*DIRECTIVE*
Show every line in the items below that contains the word "order".

*DATA SUPPLIED*
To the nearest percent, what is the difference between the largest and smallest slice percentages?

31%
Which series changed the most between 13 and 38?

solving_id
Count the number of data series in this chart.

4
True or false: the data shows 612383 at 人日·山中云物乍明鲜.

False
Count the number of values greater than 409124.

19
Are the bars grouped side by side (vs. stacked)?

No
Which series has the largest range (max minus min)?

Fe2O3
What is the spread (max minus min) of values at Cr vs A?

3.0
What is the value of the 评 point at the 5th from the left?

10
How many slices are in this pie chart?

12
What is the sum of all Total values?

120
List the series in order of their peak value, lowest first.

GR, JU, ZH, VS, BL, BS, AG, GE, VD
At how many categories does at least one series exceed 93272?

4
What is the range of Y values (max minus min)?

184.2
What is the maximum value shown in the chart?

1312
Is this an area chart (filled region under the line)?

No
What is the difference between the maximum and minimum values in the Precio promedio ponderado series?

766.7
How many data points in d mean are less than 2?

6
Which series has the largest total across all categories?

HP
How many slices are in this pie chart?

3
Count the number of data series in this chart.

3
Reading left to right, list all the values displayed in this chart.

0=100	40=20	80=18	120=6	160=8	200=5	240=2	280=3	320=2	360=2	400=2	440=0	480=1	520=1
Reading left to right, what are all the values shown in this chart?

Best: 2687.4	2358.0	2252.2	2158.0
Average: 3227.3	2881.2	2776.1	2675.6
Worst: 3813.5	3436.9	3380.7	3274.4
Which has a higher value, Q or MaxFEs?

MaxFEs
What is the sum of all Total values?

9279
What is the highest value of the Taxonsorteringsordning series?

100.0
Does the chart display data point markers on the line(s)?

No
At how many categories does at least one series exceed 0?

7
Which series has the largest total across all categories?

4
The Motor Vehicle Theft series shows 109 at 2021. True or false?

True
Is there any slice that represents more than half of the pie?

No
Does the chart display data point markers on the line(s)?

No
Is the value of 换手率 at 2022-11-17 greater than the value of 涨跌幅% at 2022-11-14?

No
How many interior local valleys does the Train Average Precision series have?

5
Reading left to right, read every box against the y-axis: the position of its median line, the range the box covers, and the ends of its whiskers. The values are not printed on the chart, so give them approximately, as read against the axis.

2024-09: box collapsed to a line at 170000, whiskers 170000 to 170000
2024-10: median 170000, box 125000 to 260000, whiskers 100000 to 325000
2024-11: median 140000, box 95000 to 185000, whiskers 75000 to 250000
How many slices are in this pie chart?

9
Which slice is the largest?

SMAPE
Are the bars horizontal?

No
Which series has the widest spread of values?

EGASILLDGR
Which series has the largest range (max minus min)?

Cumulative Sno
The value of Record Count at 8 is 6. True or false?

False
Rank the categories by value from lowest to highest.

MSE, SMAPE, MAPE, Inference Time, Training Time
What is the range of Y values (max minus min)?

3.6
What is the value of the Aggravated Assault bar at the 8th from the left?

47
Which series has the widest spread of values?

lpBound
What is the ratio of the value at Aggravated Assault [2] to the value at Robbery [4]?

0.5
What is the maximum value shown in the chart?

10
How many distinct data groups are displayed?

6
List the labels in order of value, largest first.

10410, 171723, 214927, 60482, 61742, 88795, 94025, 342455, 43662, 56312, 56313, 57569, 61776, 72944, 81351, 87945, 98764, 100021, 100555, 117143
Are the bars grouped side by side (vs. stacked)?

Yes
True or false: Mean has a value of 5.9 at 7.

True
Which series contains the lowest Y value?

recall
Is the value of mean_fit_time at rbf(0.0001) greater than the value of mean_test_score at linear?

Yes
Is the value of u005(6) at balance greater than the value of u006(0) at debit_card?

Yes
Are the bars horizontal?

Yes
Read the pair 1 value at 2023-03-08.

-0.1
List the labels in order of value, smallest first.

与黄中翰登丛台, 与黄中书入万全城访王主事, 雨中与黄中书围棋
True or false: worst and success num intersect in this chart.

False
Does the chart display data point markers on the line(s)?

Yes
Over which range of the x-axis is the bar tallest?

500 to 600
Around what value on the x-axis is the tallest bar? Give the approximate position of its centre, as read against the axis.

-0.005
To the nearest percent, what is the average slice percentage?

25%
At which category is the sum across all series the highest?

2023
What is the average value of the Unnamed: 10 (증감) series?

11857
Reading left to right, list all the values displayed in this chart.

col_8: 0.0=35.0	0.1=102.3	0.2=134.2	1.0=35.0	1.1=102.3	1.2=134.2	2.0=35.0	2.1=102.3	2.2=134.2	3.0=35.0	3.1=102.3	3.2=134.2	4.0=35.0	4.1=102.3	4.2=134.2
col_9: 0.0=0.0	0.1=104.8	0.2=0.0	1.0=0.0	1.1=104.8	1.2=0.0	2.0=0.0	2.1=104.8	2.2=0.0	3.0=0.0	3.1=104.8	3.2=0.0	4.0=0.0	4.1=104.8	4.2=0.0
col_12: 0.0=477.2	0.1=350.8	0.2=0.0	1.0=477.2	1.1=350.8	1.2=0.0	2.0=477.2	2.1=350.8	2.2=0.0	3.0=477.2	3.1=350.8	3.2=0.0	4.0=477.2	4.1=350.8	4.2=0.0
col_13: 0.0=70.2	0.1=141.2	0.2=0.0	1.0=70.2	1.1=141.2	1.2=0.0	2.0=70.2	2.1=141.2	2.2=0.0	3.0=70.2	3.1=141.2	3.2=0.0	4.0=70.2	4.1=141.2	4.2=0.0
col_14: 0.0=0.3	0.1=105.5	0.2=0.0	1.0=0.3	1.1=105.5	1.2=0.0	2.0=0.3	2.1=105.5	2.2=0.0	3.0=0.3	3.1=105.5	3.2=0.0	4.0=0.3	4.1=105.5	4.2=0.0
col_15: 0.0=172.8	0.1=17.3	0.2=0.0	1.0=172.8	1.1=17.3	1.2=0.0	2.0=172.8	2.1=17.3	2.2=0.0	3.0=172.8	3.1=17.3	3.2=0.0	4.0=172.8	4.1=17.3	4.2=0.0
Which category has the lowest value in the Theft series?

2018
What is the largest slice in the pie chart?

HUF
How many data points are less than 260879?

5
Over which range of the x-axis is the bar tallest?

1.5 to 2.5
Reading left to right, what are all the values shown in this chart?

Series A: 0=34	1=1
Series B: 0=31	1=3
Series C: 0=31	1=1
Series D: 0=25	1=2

*WORKED SOLUTION*
List the series in order of their peak value, lowest first.
List the labels in order of value, largest first.
List the labels in order of value, smallest first.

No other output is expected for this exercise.